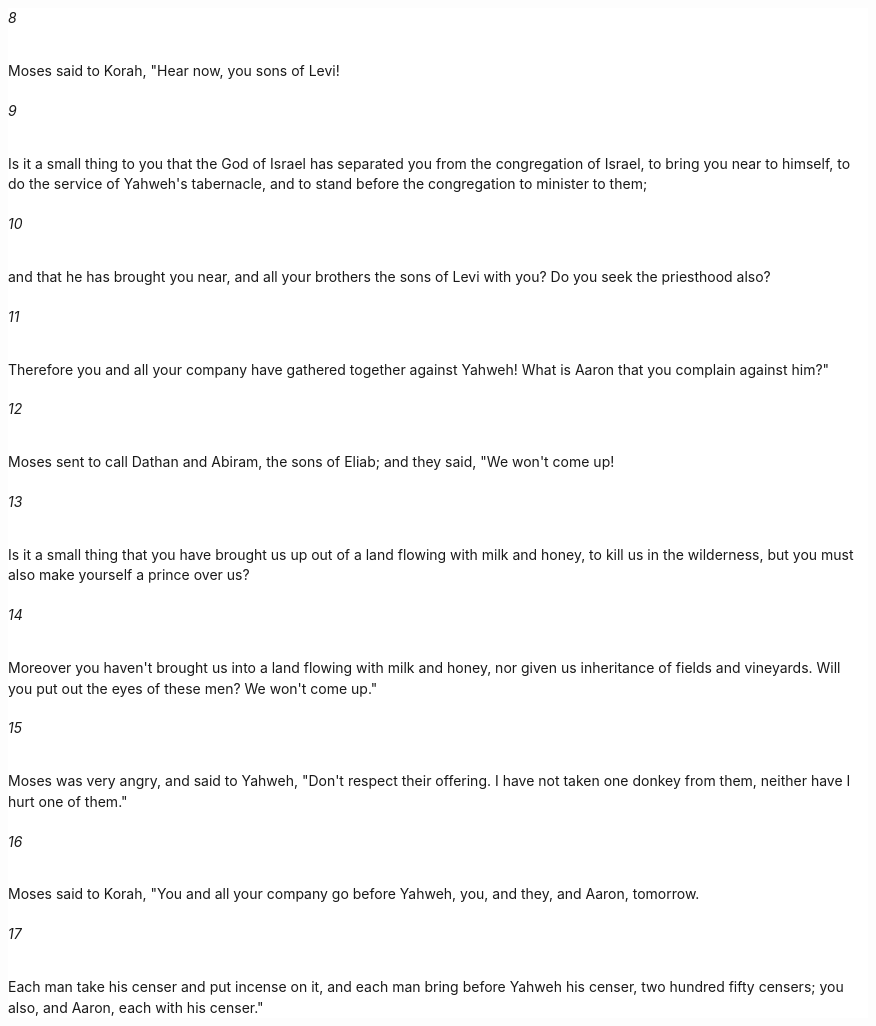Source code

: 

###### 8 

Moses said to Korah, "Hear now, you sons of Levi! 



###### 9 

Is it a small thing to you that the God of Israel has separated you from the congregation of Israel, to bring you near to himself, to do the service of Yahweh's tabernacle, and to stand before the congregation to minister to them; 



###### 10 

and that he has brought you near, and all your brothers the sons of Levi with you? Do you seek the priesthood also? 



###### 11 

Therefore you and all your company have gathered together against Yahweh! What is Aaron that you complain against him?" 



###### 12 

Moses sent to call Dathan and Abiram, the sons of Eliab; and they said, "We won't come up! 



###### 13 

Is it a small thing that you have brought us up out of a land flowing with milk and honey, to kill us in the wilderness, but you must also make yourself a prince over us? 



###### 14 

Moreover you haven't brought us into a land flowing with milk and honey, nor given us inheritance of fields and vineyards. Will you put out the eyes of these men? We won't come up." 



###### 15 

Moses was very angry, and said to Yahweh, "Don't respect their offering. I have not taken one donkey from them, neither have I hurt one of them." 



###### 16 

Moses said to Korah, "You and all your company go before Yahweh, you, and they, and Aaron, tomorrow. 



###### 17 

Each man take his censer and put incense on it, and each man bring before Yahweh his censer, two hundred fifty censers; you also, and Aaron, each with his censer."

To do
Retype all of the rows above without changing any character of the source text, and leave the pictures out.

Answer space
Source code

: 

###### 8 

Moses said to Korah, "Hear now, you sons of Levi! 



###### 9 

Is it a small thing to you that the God of Israel has separated you from the congregation of Israel, to bring you near to himself, to do the service of Yahweh's tabernacle, and to stand before the congregation to minister to them; 



###### 10 

and that he has brought you near, and all your brothers the sons of Levi with you? Do you seek the priesthood also? 



###### 11 

Therefore you and all your company have gathered together against Yahweh! What is Aaron that you complain against him?" 



###### 12 

Moses sent to call Dathan and Abiram, the sons of Eliab; and they said, "We won't come up! 



###### 13 

Is it a small thing that you have brought us up out of a land flowing with milk and honey, to kill us in the wilderness, but you must also make yourself a prince over us? 



###### 14 

Moreover you haven't brought us into a land flowing with milk and honey, nor given us inheritance of fields and vineyards. Will you put out the eyes of these men? We won't come up." 



###### 15 

Moses was very angry, and said to Yahweh, "Don't respect their offering. I have not taken one donkey from them, neither have I hurt one of them." 



###### 16 

Moses said to Korah, "You and all your company go before Yahweh, you, and they, and Aaron, tomorrow. 



###### 17 

Each man take his censer and put incense on it, and each man bring before Yahweh his censer, two hundred fifty censers; you also, and Aaron, each with his censer."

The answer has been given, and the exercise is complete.